**Work request**: Scan the lines below for the word "image". Copy each line you find it in.

::::

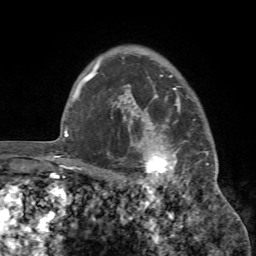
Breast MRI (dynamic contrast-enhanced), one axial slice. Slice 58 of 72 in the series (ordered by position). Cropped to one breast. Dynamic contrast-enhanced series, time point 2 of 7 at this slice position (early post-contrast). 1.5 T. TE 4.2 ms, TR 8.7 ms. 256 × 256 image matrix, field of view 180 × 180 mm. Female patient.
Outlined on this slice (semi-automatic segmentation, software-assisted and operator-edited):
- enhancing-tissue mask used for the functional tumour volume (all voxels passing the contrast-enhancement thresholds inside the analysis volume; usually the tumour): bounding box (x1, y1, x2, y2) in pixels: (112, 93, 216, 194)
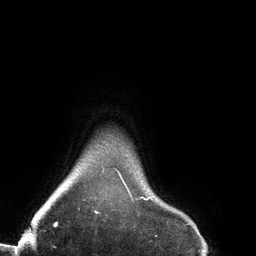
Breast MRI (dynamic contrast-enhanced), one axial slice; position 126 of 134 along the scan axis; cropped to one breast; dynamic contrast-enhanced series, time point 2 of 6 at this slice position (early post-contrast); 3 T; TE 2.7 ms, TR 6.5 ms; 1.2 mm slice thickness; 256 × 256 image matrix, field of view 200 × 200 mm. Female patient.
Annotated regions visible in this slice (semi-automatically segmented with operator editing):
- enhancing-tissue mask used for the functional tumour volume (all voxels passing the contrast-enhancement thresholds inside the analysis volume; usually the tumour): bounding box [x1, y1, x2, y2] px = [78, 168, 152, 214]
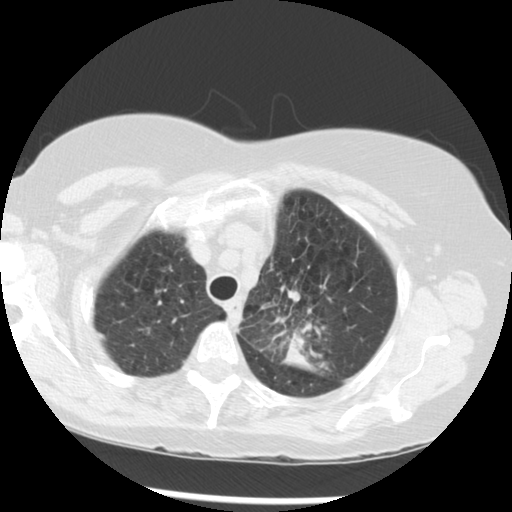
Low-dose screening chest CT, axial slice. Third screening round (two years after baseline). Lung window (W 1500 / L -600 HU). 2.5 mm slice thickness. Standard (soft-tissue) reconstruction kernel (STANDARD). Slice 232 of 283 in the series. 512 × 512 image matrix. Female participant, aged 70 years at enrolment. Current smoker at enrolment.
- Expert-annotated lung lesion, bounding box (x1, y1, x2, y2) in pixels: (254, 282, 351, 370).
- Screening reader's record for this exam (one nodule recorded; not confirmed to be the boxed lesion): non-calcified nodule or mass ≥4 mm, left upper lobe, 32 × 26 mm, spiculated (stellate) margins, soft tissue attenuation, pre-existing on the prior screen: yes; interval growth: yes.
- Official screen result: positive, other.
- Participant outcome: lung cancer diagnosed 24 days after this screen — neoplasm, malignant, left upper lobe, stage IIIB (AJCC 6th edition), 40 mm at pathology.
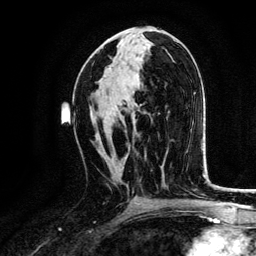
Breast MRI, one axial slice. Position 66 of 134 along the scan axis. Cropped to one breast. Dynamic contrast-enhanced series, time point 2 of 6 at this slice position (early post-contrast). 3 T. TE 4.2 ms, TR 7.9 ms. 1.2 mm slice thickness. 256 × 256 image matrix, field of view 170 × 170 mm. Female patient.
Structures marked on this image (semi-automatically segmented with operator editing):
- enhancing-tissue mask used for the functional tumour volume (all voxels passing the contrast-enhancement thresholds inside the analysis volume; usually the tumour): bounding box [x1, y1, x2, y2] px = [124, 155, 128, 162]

::::

**Response for this exercise**:
Breast MRI (dynamic contrast-enhanced), one axial slice. Slice 58 of 72 in the series (ordered by position). Cropped to one breast. Dynamic contrast-enhanced series, time point 2 of 7 at this slice position (early post-contrast). 1.5 T. TE 4.2 ms, TR 8.7 ms. 256 × 256 image matrix, field of view 180 × 180 mm. Female patient.
Breast MRI (dynamic contrast-enhanced), one axial slice; position 126 of 134 along the scan axis; cropped to one breast; dynamic contrast-enhanced series, time point 2 of 6 at this slice position (early post-contrast); 3 T; TE 2.7 ms, TR 6.5 ms; 1.2 mm slice thickness; 256 × 256 image matrix, field of view 200 × 200 mm. Female patient.
Low-dose screening chest CT, axial slice. Third screening round (two years after baseline). Lung window (W 1500 / L -600 HU). 2.5 mm slice thickness. Standard (soft-tissue) reconstruction kernel (STANDARD). Slice 232 of 283 in the series. 512 × 512 image matrix. Female participant, aged 70 years at enrolment. Current smoker at enrolment.
Breast MRI, one axial slice. Position 66 of 134 along the scan axis. Cropped to one breast. Dynamic contrast-enhanced series, time point 2 of 6 at this slice position (early post-contrast). 3 T. TE 4.2 ms, TR 7.9 ms. 1.2 mm slice thickness. 256 × 256 image matrix, field of view 170 × 170 mm. Female patient.
Structures marked on this image (semi-automatically segmented with operator editing):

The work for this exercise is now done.